#### Data
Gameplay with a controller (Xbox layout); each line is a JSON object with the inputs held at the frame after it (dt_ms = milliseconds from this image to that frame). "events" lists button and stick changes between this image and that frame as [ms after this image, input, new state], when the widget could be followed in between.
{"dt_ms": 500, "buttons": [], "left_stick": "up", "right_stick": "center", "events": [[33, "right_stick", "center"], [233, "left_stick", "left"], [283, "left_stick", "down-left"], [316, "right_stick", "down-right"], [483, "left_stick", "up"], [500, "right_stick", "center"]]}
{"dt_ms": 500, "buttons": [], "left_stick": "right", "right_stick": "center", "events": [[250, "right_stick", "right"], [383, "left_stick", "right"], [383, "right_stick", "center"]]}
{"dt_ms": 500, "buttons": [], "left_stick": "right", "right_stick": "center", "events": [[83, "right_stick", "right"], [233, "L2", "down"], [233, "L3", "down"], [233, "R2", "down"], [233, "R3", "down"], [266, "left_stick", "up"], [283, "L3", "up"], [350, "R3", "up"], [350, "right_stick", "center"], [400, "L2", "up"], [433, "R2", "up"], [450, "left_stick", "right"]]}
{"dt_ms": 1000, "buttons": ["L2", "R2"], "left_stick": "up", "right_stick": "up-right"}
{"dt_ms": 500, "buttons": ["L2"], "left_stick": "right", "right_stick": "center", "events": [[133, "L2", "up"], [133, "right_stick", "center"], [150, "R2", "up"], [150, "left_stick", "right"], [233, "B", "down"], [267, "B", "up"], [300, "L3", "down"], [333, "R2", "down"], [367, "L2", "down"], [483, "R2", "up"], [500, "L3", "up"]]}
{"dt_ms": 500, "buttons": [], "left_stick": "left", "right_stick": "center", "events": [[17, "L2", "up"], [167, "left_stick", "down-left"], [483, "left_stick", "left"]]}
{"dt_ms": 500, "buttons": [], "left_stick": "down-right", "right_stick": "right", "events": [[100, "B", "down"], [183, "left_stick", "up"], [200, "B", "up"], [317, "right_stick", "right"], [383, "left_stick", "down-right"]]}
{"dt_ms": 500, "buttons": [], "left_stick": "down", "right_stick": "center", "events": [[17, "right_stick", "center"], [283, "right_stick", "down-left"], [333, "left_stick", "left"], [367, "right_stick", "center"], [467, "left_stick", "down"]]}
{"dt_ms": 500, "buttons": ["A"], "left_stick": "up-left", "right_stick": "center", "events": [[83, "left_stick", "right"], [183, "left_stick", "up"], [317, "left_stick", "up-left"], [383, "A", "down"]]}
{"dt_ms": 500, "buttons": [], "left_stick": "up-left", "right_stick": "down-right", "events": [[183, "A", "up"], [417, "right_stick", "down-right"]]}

#### Problem details
What you should do is return the records above exactly, leaving nothing out.

#### Answer to the problem
Gameplay with a controller (Xbox layout); each line is a JSON object with the inputs held at the frame after it (dt_ms = milliseconds from this image to that frame). "events" lists button and stick changes between this image and that frame as [ms after this image, input, new state], when the widget could be followed in between.
{"dt_ms": 500, "buttons": [], "left_stick": "up", "right_stick": "center", "events": [[33, "right_stick", "center"], [233, "left_stick", "left"], [283, "left_stick", "down-left"], [316, "right_stick", "down-right"], [483, "left_stick", "up"], [500, "right_stick", "center"]]}
{"dt_ms": 500, "buttons": [], "left_stick": "right", "right_stick": "center", "events": [[250, "right_stick", "right"], [383, "left_stick", "right"], [383, "right_stick", "center"]]}
{"dt_ms": 500, "buttons": [], "left_stick": "right", "right_stick": "center", "events": [[83, "right_stick", "right"], [233, "L2", "down"], [233, "L3", "down"], [233, "R2", "down"], [233, "R3", "down"], [266, "left_stick", "up"], [283, "L3", "up"], [350, "R3", "up"], [350, "right_stick", "center"], [400, "L2", "up"], [433, "R2", "up"], [450, "left_stick", "right"]]}
{"dt_ms": 1000, "buttons": ["L2", "R2"], "left_stick": "up", "right_stick": "up-right"}
{"dt_ms": 500, "buttons": ["L2"], "left_stick": "right", "right_stick": "center", "events": [[133, "L2", "up"], [133, "right_stick", "center"], [150, "R2", "up"], [150, "left_stick", "right"], [233, "B", "down"], [267, "B", "up"], [300, "L3", "down"], [333, "R2", "down"], [367, "L2", "down"], [483, "R2", "up"], [500, "L3", "up"]]}
{"dt_ms": 500, "buttons": [], "left_stick": "left", "right_stick": "center", "events": [[17, "L2", "up"], [167, "left_stick", "down-left"], [483, "left_stick", "left"]]}
{"dt_ms": 500, "buttons": [], "left_stick": "down-right", "right_stick": "right", "events": [[100, "B", "down"], [183, "left_stick", "up"], [200, "B", "up"], [317, "right_stick", "right"], [383, "left_stick", "down-right"]]}
{"dt_ms": 500, "buttons": [], "left_stick": "down", "right_stick": "center", "events": [[17, "right_stick", "center"], [283, "right_stick", "down-left"], [333, "left_stick", "left"], [367, "right_stick", "center"], [467, "left_stick", "down"]]}
{"dt_ms": 500, "buttons": ["A"], "left_stick": "up-left", "right_stick": "center", "events": [[83, "left_stick", "right"], [183, "left_stick", "up"], [317, "left_stick", "up-left"], [383, "A", "down"]]}
{"dt_ms": 500, "buttons": [], "left_stick": "up-left", "right_stick": "down-right", "events": [[183, "A", "up"], [417, "right_stick", "down-right"]]}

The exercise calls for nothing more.